Veteran Saugus Union School District Superintendent Joan Lucid is working to continue improving her school district while implementing new standards.
Lucid has worked for 34 years at the SUSD and, in that time, taken on roles including teacher, project coordinator, principal, Assistant Superintendent of Curriculum and Instruction. All of these roles led up to her position for the past five years as Superintendent.
“It’s been an amazing career and I have met amazing people,” she said. “I’ve met incredible professionals and I look at my job as (a way) to help those professionals continue to do the great work they do in the classrooms.”
Some updates and changes for this school year include new programs, more funding and new education standards.
“Our community passed a $148 million bond last November, so we are looking to see the fruits of all of that happening as we go forward,” Lucid said. “We have projects at every school that we want to get started one.”
At Helmers Elementary School, the roof at the school was redone and a new fire alarm system was put in place.
Another area of change is with the arts. The district recently received a grant and that money is expected to go to different schools in the district to help fund arts programs.
“We really believe the arts are part of the education that our children absolutely deserve and each of our schools has a little bit of a different focus but they all have a pierce of the arts going on,” Lucid said, adding that some of the fund will go to dance programs, drama and theater programs, as well as visual arts programs.
The school district is working with a new budgeting formula with the local control funding program, the local accountability plan and a new testing set up.
Common Core is a new way of teaching and testing that is being implemented by many schools this year.
“We started with our teachers last year as we moved on through helping them understand what it is and the Common Core, itself, is not a lot different from what we had as California Standards,” Lucid said. It’s that next level of saying, ‘Now that you know how to add and subtract, can you apply it.’”
The most challenging part of Lucid’s role is not having enough time, she said.
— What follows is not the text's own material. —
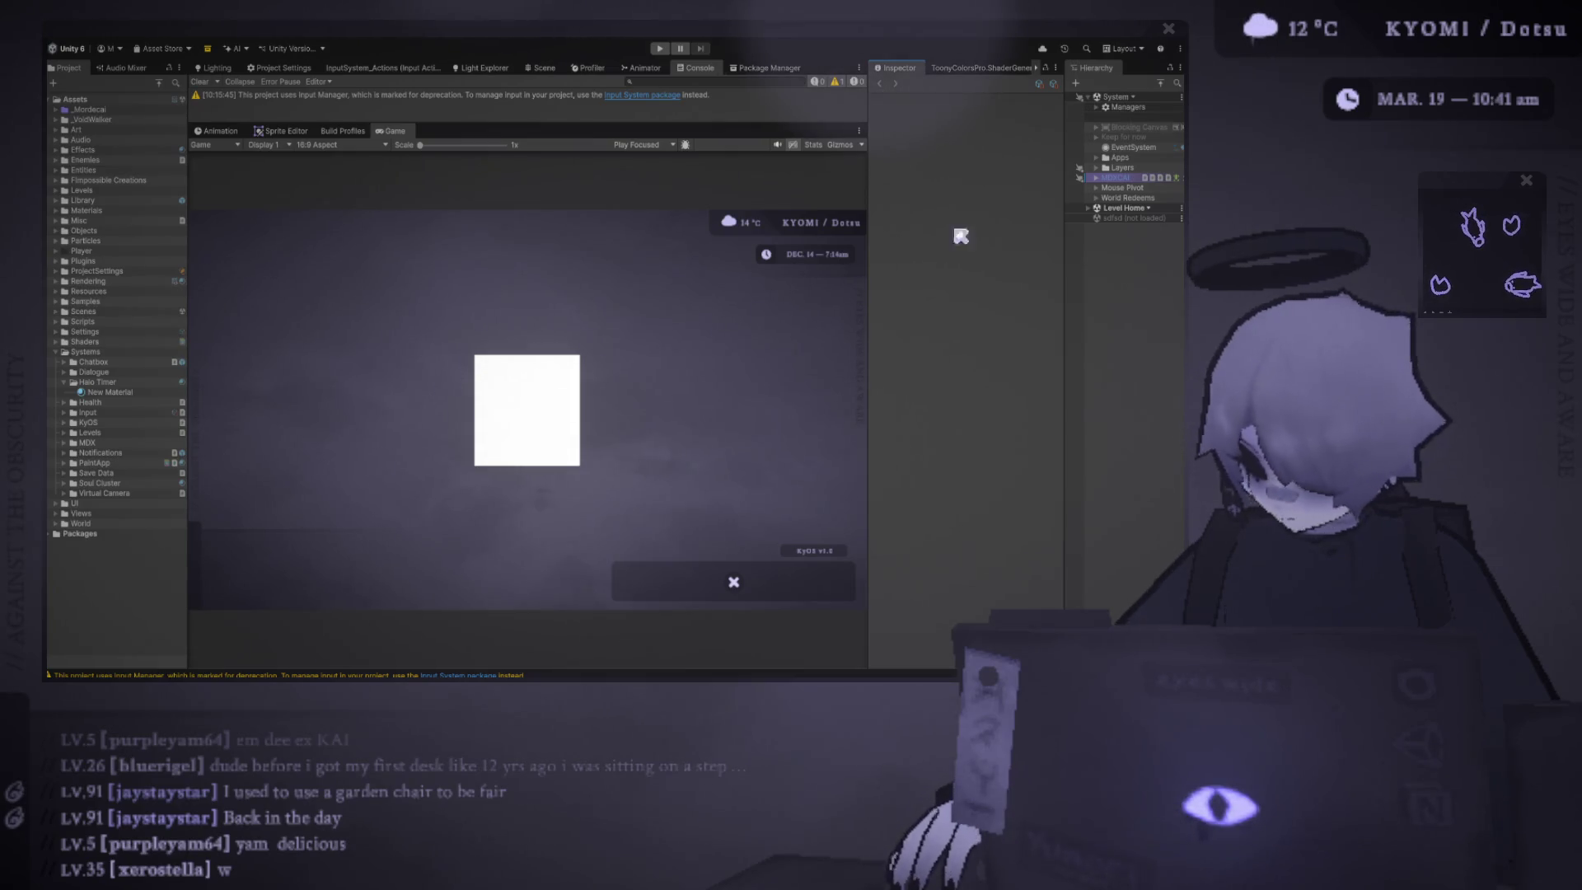
{"action": "left_click", "coordinate": [1094, 210]}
“There’s always just one more thing to do. There’s always that one more big activity you want to get in, you plan everything out and you realize ‘Oh my, the day is over,’” Lucid said. “I think there’s always (a need) for self improvement. I want to get out to schools more often, I want to be able to be a part of what’s going on.”
In the little free time that she has outside of work, Lucid looks forward to spending time with her family, including her two granddaughters.
“Family makes a whole of of a difference and I think that’s why I enjoy doing what I do,” Lucid said “to watch what happens to families when they come (to our schools) from the very beginning and all the work that happens with our teachers and how kids grow, change and become the little people they are.”